- Extracted data
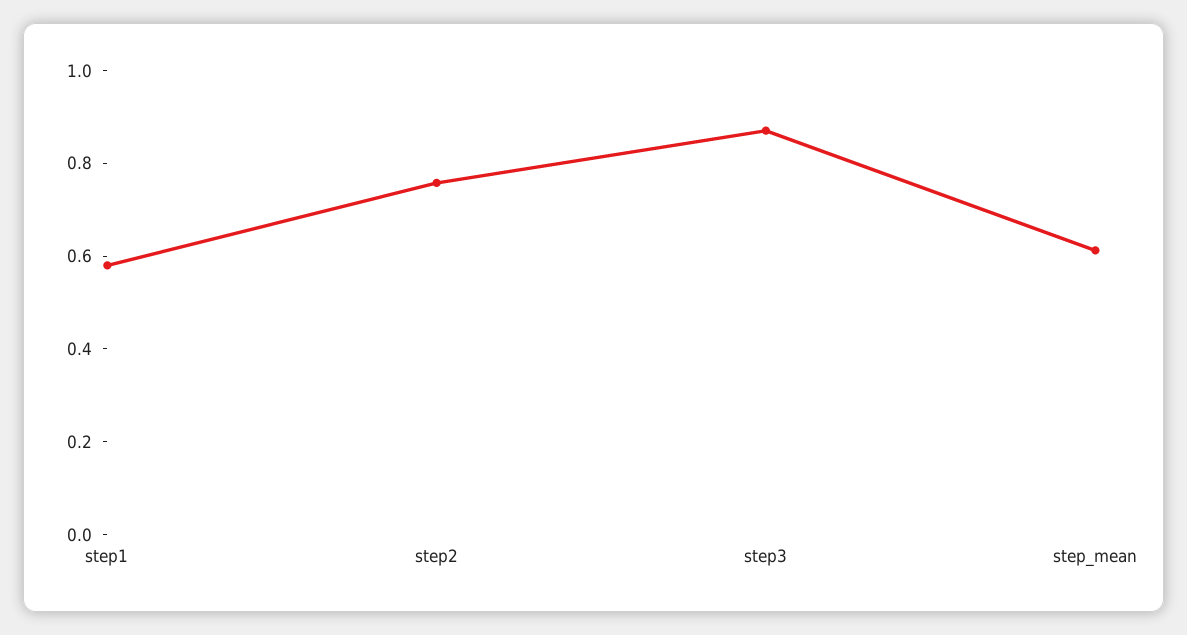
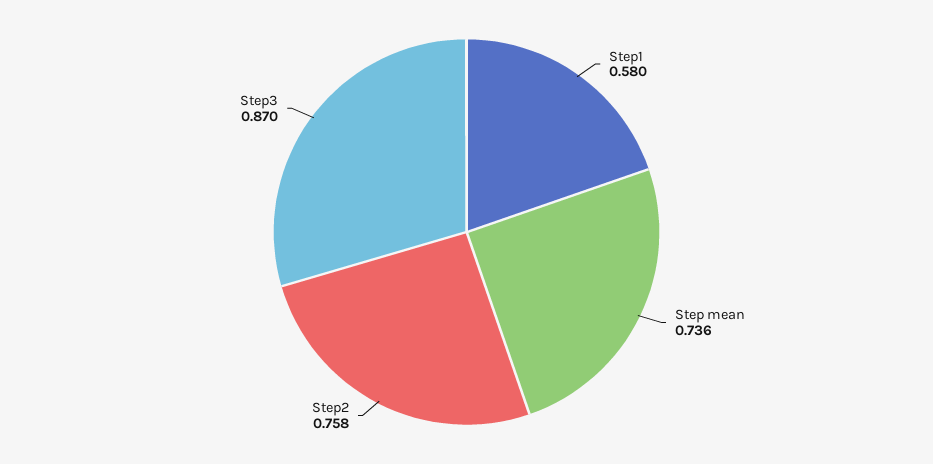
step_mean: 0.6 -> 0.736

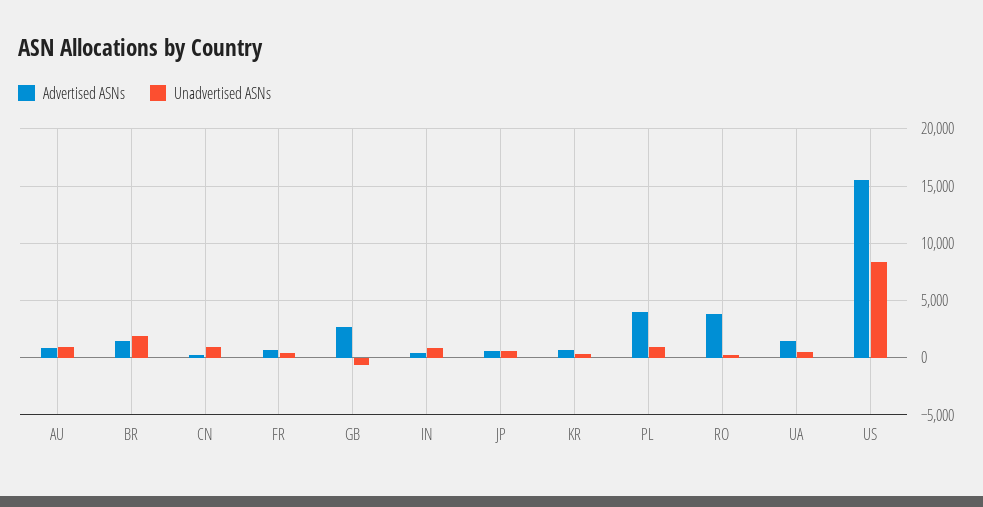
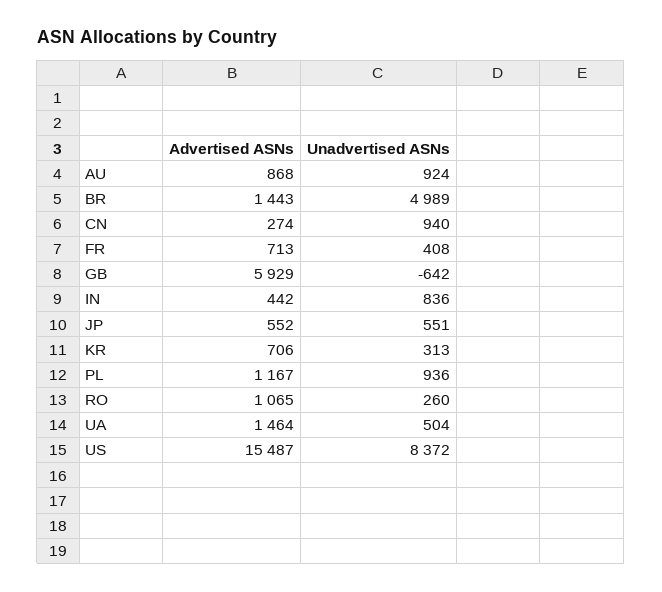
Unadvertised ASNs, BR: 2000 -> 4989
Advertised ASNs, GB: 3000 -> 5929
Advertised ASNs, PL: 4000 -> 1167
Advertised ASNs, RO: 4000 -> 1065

- Work request
Please reproduce, word for word, every line from the line with "Advertised ASNs, PL: 4000 -> 1167" to the final line above, including both ends.

- Written solution
Advertised ASNs, PL: 4000 -> 1167
Advertised ASNs, RO: 4000 -> 1065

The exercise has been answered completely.